§ Document section
BEGIN
It will be tough. She will hate you. But it is the only right choice you have. And if you dont. Any future infection or suffering is on your hands too.

Humanswarm · 03/12/2025 17:50

Why are you worried about his wife now you know he's slept with others? Did you realise you weren't that special and want to overload some of your own hurt elsewhere? Cruel. And telling her won't make you any better than him.

Coconutter24 · 03/12/2025 17:54

Did you know he was married before you slept with him or did you find out after?

Franklyannoyed · 03/12/2025 17:55

Wow, you need to raise your standards.

MushMonster · 03/12/2025 17:56

Honestly, it is always the same story!
All these men in marriages with no love, no intimacy...
But lots of children....
Hummmm..
It is a no brainer OP.

You are plain stupid for having anything to do with a man you know is married!

Just leave his wife in peace and focus on getting your own shit together!

Growlybear83 · 03/12/2025 17:57

of course I would want to know if my husband was cheating. If the woman who he was shagging knew he was married I would despise her just as much as him, and I would make sure they both came to regret what they had done.

MouseCheese87 · 03/12/2025 17:58

Yes I'd want to know, to protect my sexual health. Once people start shagging about there's the potential for all kinds of nasties being spread around. I'd not want to go near his dick that he'd been sticking in you.

socks1107 · 03/12/2025 18:04

I’d want to know to look after myself in case of sdt’s. I wish had known all those years ago to be honest.
you should get yourself checked too, who knows where he’s been

VoodooQualities · 03/12/2025 19:38

The poor man, I think we should all take a moment to have some empathy, imagine how awful that must be, having a heartless, frigid wife and having no option but to fall into the arms of another woman.

Not really, he's a bad man and you're not much better to be honest, cut your losses and see if you can stick to men who aren't taken in future, sexless marriage or otherwise.

TwistedWonder · 03/12/2025 21:14

Growlybear83 · 03/12/2025 17:57

of course I would want to know if my husband was cheating. If the woman who he was shagging knew he was married I would despise her just as much as him, and I would make sure they both came to regret what they had done.

100% this. Vile. grubby disgusting pair of scum bags

Funny how shagging a married man wasn’t an issue for the OP until she realised she’d just a notch on his bedpost and not special,

Ilovegolf · 03/12/2025 21:19

You are asking the wrong questions op. It’s blatantly obvious that he is a colossal shit head. The question to ask is why on earth you would want to sleep with a colossal shithead. Twice?

Allthegoodonesareg0ne · 03/12/2025 21:28

Why are you so concerned with his wife and whether or not she'd want to know now, after you've slept with him twice knowing that he was married?!
END
§ Tasks to perform
**a.** In the forum thread, what reason does MouseCheese87 give for wanting to know if her husband was cheating?
**b.** Return the passage of the forum thread starting with "It is a no brainer" and going on through "own shit together!".
You won't need the entries for this.

[Collected data entries]
BEGIN
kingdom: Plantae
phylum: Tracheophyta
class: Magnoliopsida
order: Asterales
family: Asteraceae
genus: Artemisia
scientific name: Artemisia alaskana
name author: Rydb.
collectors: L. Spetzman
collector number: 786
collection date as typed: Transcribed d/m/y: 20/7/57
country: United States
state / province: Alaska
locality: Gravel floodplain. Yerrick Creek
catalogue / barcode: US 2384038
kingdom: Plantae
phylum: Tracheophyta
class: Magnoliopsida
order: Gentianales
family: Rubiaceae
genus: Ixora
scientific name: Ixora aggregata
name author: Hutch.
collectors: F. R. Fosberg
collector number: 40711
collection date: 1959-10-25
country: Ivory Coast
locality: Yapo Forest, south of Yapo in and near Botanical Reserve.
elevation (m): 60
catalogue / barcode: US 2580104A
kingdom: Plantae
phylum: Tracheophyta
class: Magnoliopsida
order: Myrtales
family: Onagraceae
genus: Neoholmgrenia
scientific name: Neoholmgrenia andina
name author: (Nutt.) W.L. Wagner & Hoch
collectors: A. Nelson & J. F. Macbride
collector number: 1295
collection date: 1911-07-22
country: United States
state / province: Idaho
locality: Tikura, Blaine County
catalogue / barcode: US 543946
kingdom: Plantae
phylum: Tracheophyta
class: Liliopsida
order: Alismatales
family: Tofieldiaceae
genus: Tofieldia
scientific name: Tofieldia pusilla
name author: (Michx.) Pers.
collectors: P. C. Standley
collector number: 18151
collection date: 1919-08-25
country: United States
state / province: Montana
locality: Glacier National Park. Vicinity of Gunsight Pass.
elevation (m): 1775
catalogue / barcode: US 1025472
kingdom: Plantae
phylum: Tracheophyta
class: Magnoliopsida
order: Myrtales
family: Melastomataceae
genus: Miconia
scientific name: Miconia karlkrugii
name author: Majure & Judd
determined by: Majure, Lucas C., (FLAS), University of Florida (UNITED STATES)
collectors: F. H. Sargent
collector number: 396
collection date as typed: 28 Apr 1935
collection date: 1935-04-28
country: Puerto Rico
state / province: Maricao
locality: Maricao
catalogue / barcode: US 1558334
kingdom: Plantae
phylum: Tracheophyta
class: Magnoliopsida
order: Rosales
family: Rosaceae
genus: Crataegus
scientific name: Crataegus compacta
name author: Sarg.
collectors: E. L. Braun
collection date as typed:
END
§ Answers for the tasks
**a.** To protect her sexual health.

**b.**
It is a no brainer OP.

You are plain stupid for having anything to do with a man you know is married!

Just leave his wife in peace and focus on getting your own shit together!